## The problem
Start at the line with "a little bit" in the records below, stop at the line with "Some patients may", and return every line in that span exactly, the two end lines included.

[Stored items from a collection]
Segment Open

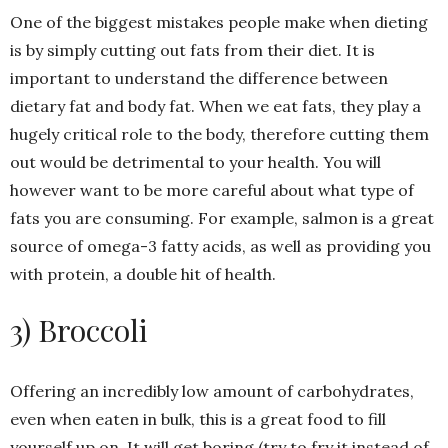
One of the biggest mistakes people make when dieting
is by simply cutting out fats from their diet. It is
important to understand the difference between
dietary fat and body fat. When we eat fats, they play a
hugely critical role to the body, therefore cutting them
out would be detrimental to your health. You will
however want to be more careful about what type of
fats you are consuming. For example, salmon is a great
source of omega-3 fatty acids, as well as providing you
with protein, a double hit of health.
3) Broccoli
Offering an incredibly low amount of carbohydrates,
even when eaten in bulk, this is a great food to fill
yourself up on. It will get boring (try to fry it instead of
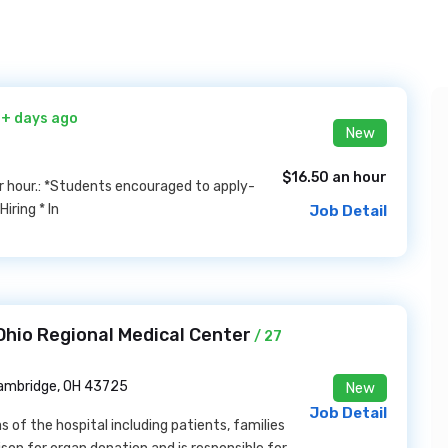
0+ days ago
New
$16.50 an hour
per hour.: *Students encouraged to apply-
iring * In
Job Detail
hio Regional Medical Center
/ 27
ambridge, OH 43725
New
Job Detail
s of the hospital including patients, families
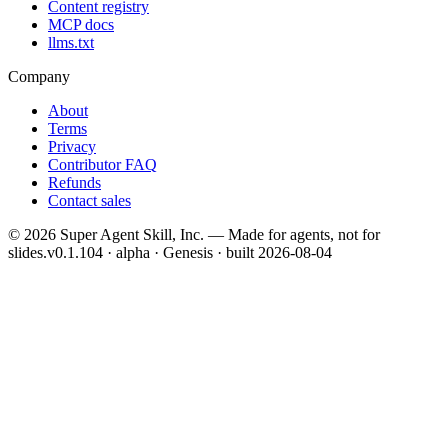
Content registry
MCP docs
llms.txt
Company
About
Terms
Privacy
Contributor FAQ
Refunds
Contact sales
©
2026
Super Agent Skill, Inc. — Made for agents, not for
slides.
v0.1.104 · alpha · Genesis
· built
2026-08-04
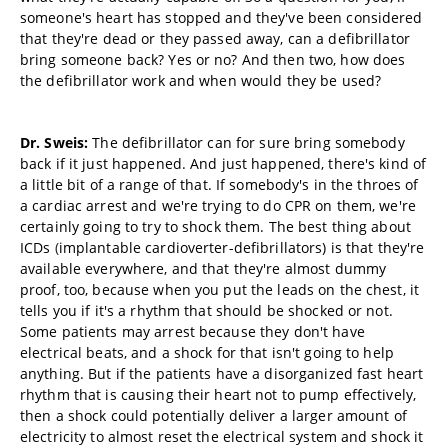
someone's heart has stopped and they've been considered
that they're dead or they passed away, can a defibrillator
bring someone back? Yes or no? And then two, how does
the defibrillator work and when would they be used?
Dr. Sweis:
The defibrillator can for sure bring somebody
back if it just happened. And just happened, there's kind of
a little bit of a range of that. If somebody's in the throes of
a cardiac arrest and we're trying to do CPR on them, we're
certainly going to try to shock them. The best thing about
ICDs
(
implantable cardioverter-defibrillators) is that they're
available everywhere, and that they're almost dummy
proof, too, because when you put the leads on the chest, it
tells you if it's a rhythm that should be shocked or not.
Some patients may arrest because they don't have
electrical beats, and a shock for that isn't going to help
anything. But if the patients have a disorganized fast heart
rhythm that is causing their heart not to pump effectively,
then a shock could potentially deliver a larger amount of
electricity to almost reset the electrical system and shock it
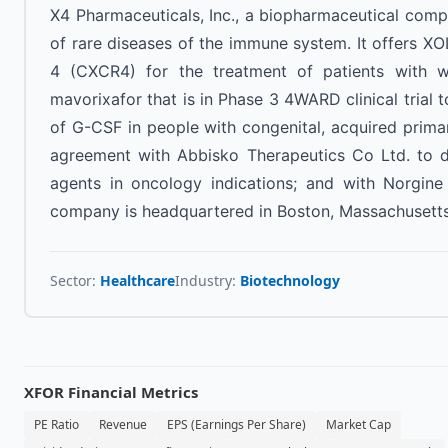
X4 Pharmaceuticals, Inc., a biopharmaceutical comp
of rare diseases of the immune system. It offers X
4 (CXCR4) for the treatment of patients with 
mavorixafor that is in Phase 3 4WARD clinical trial t
of G-CSF in people with congenital, acquired primar
agreement with Abbisko Therapeutics Co Ltd. to d
agents in oncology indications; and with Norgin
company is headquartered in Boston, Massachusetts
Sector:
Healthcare
Industry:
Biotechnology
XFOR
Financial Metrics
PE Ratio
Revenue
EPS (Earnings Per Share)
Market Cap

Segment Closed

## Result of this task
a little bit of a range of that. If somebody's in the throes of
a cardiac arrest and we're trying to do CPR on them, we're
certainly going to try to shock them. The best thing about
ICDs
(
implantable cardioverter-defibrillators) is that they're
available everywhere, and that they're almost dummy
proof, too, because when you put the leads on the chest, it
tells you if it's a rhythm that should be shocked or not.
Some patients may arrest because they don't have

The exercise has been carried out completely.